There must be an awesome number of fluke out there this summer when one considers the catches being put together on a daily basis.

Capt. Ed Bunting Jr., Sea Horse, Atlantic Highlands, said he goes back to the grounds day after day and comes in with good catches.

"We had another good week catching fluke in Ambrose and Sandy Hook channels," he said. "Plenty of limits every day, and lots of shorts for action."

Jay Warford of Rumson was the angler to watch on the Sea Horse the other day when he bounced a bucktail on slack water, and picked up an 11 1/2-pound pool winner and a 9-pounder for good measure.

"He is one of the premier fluke fishermen on the Sea Horse," said Bunting.

George Waked, Cranford, had an 8-pounder; Alida Wright, Toms River, had a 6-pounder; and Harry Jenkins, North Arlington, had a 6-pounder.

Bunting said sand eels and squid strips have been hot baits, but a number of big fluke have been caught on live snappers.

Capt. Steve Spinelli, Skylarker, Belmar, said he is impressed with the response to the new Berkley Gulp bait for fluke.

"I cannot believe the number of fluke caught on it," he said. "Either crab scent or herring scent, they both work."

Capt. Bob Bogan Jr., Gambler, Inlet Basin, Point Pleasant Beach, said he continues to drift the hills and rough bottom south of Manasquan Inlet, and he found a lot of action off Seaside Park.

"Seventy-five percent of the fish were throwbacks, but we had a decent amount of keepers," he said. "We found them in 50 to 55 feet of water."

Bogan said he had been catching some big fluke in 60 to 65 feet of water farther north off Lavallette and Mantoloking, but there were not enough of them to keep everyone satisfied.

Capt. Mike Bogan reported good fishing for bluefish that ranged from 5 to 10 pounds over the weekend at Monster Ledge.

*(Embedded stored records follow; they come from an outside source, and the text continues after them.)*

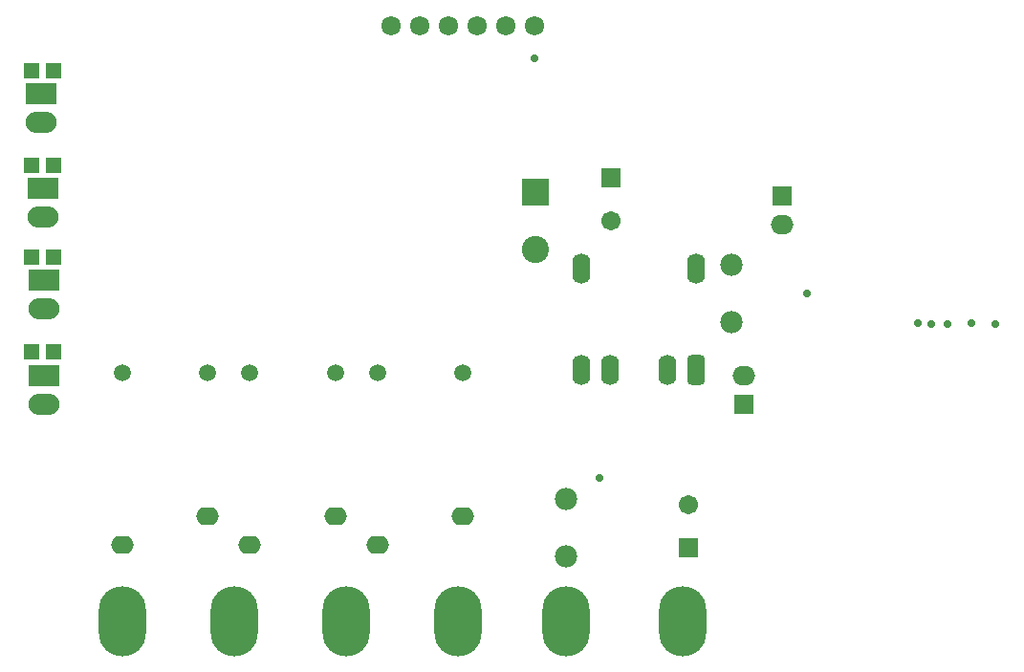
<source format=gbs>
G04*
G04 #@! TF.GenerationSoftware,Altium Limited,Altium Designer,21.2.1 (34)*
G04*
G04 Layer_Color=16711935*
%FSTAX24Y24*%
%MOIN*%
G70*
G04*
G04 #@! TF.SameCoordinates,9334BE2B-5F1B-4A57-B983-AC11F37A1BB9*
G04*
G04*
G04 #@! TF.FilePolarity,Negative*
G04*
G01*
G75*
%ADD44R,0.0529X0.0552*%
%ADD56C,0.0671*%
%ADD57R,0.0671X0.0671*%
%ADD58O,0.1655X0.2442*%
%ADD59C,0.0780*%
%ADD60C,0.0946*%
%ADD61R,0.0946X0.0946*%
%ADD62O,0.1080X0.0730*%
%ADD63R,0.1080X0.0730*%
%ADD64R,0.0702X0.0671*%
%ADD65O,0.0789X0.0671*%
%ADD66O,0.0631X0.1064*%
G04:AMPARAMS|DCode=67|XSize=106.4mil|YSize=63.1mil|CornerRadius=17.8mil|HoleSize=0mil|Usage=FLASHONLY|Rotation=90.000|XOffset=0mil|YOffset=0mil|HoleType=Round|Shape=RoundedRectangle|*
%AMROUNDEDRECTD67*
21,1,0.1064,0.0276,0,0,90.0*
21,1,0.0709,0.0631,0,0,90.0*
1,1,0.0356,0.0138,0.0354*
1,1,0.0356,0.0138,-0.0354*
1,1,0.0356,-0.0138,-0.0354*
1,1,0.0356,-0.0138,0.0354*
%
%ADD67ROUNDEDRECTD67*%
%ADD68C,0.0678*%
%ADD69O,0.0789X0.0631*%
%ADD70C,0.0592*%
%ADD71C,0.0277*%
D44*
X014464Y03143D02*
D03*
X015216D02*
D03*
X014464Y03473D02*
D03*
X015216D02*
D03*
X014464Y03793D02*
D03*
X015216D02*
D03*
X014464Y04123D02*
D03*
X015216D02*
D03*
D56*
X03464Y03598D02*
D03*
X03734Y02607D02*
D03*
D57*
X03464Y03748D02*
D03*
X03734Y02457D02*
D03*
D58*
X0176Y02203D02*
D03*
X02151D02*
D03*
X02542D02*
D03*
X02933D02*
D03*
X03307D02*
D03*
X03715D02*
D03*
D59*
X03307Y02627D02*
D03*
Y02427D02*
D03*
X03886Y03244D02*
D03*
Y03444D02*
D03*
D60*
X03201Y035D02*
D03*
D61*
Y037D02*
D03*
D62*
X01484Y03613D02*
D03*
X01479Y03943D02*
D03*
X01489Y03293D02*
D03*
X014892Y029597D02*
D03*
D63*
X01484Y03713D02*
D03*
X01479Y04043D02*
D03*
X01489Y03393D02*
D03*
X014892Y030597D02*
D03*
D64*
X04062Y03685D02*
D03*
X03928Y02957D02*
D03*
D65*
X04062Y03585D02*
D03*
X03928Y03057D02*
D03*
D66*
X0336Y034304D02*
D03*
X0376D02*
D03*
X0336Y0308D02*
D03*
X0346D02*
D03*
X0366D02*
D03*
D67*
X0376D02*
D03*
D68*
X02699Y04279D02*
D03*
X02799D02*
D03*
X02899D02*
D03*
X02999D02*
D03*
X03199D02*
D03*
X03099D02*
D03*
D69*
X029494Y02568D02*
D03*
X026504Y02468D02*
D03*
X020594Y02568D02*
D03*
X017604Y02468D02*
D03*
X022054D02*
D03*
X025044Y02568D02*
D03*
D70*
X026504Y03068D02*
D03*
X029496D02*
D03*
X017604Y03068D02*
D03*
X020596D02*
D03*
X025046D02*
D03*
X022054D02*
D03*
D71*
X04806Y03238D02*
D03*
X04722Y03241D02*
D03*
X04638Y0324D02*
D03*
X04582D02*
D03*
X04535Y03241D02*
D03*
X041486Y033435D02*
D03*
X031985Y041645D02*
D03*
X034263Y027007D02*
D03*
M02*

</source>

Capt. Joe Bogan, Jamaica II, Brielle, said the last seven days of fluke fishing have been good overall with only a couple of slow trips due to either a drift that was too fast or too slow.

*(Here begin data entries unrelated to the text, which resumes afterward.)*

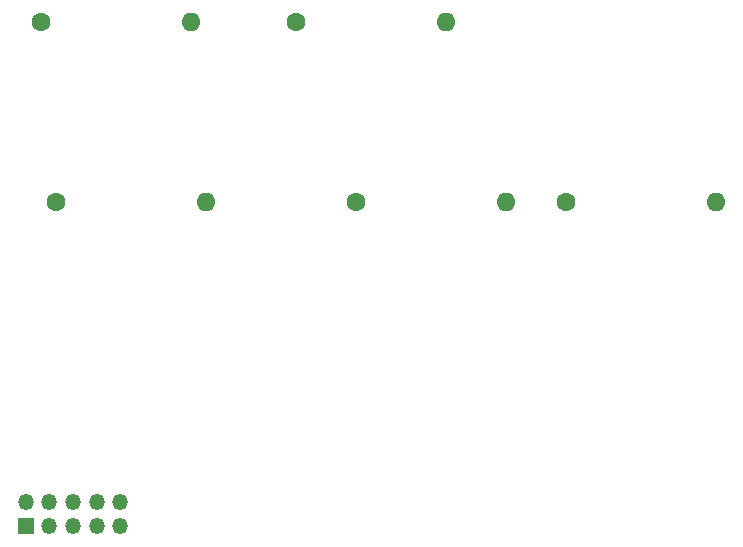
<source format=gbr>
%TF.GenerationSoftware,KiCad,Pcbnew,(7.0.0)*%
%TF.CreationDate,2023-03-23T16:19:59+01:00*%
%TF.ProjectId,PCH-1000JIG,5043482d-3130-4303-904a-49472e6b6963,rev?*%
%TF.SameCoordinates,Original*%
%TF.FileFunction,Soldermask,Bot*%
%TF.FilePolarity,Negative*%
%FSLAX46Y46*%
G04 Gerber Fmt 4.6, Leading zero omitted, Abs format (unit mm)*
G04 Created by KiCad (PCBNEW (7.0.0)) date 2023-03-23 16:19:59*
%MOMM*%
%LPD*%
G01*
G04 APERTURE LIST*
%ADD10C,1.600000*%
%ADD11O,1.600000X1.600000*%
%ADD12R,1.350000X1.350000*%
%ADD13O,1.350000X1.350000*%
G04 APERTURE END LIST*
D10*
%TO.C,330 Ohms*%
X20320000Y-38100000D03*
D11*
X33019999Y-38099999D03*
%TD*%
D12*
%TO.C,Pin Header*%
X17779999Y-65499999D03*
D13*
X17779999Y-63499999D03*
X19779999Y-65499999D03*
X19779999Y-63499999D03*
X21779999Y-65499999D03*
X21779999Y-63499999D03*
X23779999Y-65499999D03*
X23779999Y-63499999D03*
X25779999Y-65499999D03*
X25779999Y-63499999D03*
%TD*%
D10*
%TO.C,1k Ohms*%
X19050000Y-22860000D03*
D11*
X31749999Y-22859999D03*
%TD*%
D10*
%TO.C,330 Ohms*%
X45720000Y-38100000D03*
D11*
X58419999Y-38099999D03*
%TD*%
D10*
%TO.C,1k Ohms*%
X40640000Y-22860000D03*
D11*
X53339999Y-22859999D03*
%TD*%
D10*
%TO.C,150 Ohms*%
X63500000Y-38100000D03*
D11*
X76199999Y-38099999D03*
%TD*%
M02*

</source>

"Not many throwbacks," he said. "A nice sprinkling of 3- to 5-pounders with 6- to 8-pounders winning most pools."

Fred Morris of Bristol, Pa., led the Jamaica II's monthly pool with an 8-pound, 1-ounce fluke until the final day when Larry Quattrone of Hightstown caught a 9-pound, 5-ounce fluke.

Monthly pool winners on the Jamaica II are rewarded with one year of unlimited fishing free.

John West of Trenton had seven fluke to 5 pounds Sunday morning, and Charlie Harris, Philadelphia, had six fluke to 4 pounds and eight sea bass.

Capt. Marc Vitolo, Skipper, Belmar, had good fluke fishing over the weekend on the grounds north of Asbury Park.

Gordon Farris of Miltop, Pa., had six keeper fluke to 8 pounds; Tom Dudek, Wall, had his limit to 7 pounds, and Jeff Collins, Bradley Beach, had his limit to 6 pounds.

Tom Flanagan, Perkiomen Ville, Pa., topped his catch of fluke with one that weighed 7 1/4 pounds and another that went 6 pounds, 9 ounces.

Dave Arbeitman, co-owner of The Reel Seat, Brielle, said Capt. Jerry Melia and mate Jerry Melia Jr. had the Hard Eight out fluke fishing with a party made up of Arman DeLaughter and Jennifer Burke, Dallas; Brandon Gentry, also of Texas; Capt. Tim Burke, Puerto Rico; Mailen Kent, Birmingham, Ala.; and Jack Frick, Dover Township.

They drifted off Monmouth Beach, and caught 35 fluke up to 3 1/2 pounds.

Tom Grasso, Sea Girt, fished the rail at Manasquan Inlet, and stopped at The Reel Seat to report a catch of several keeper fluke up to 19 inches, a number of sea robins and a 6-pound star gazer.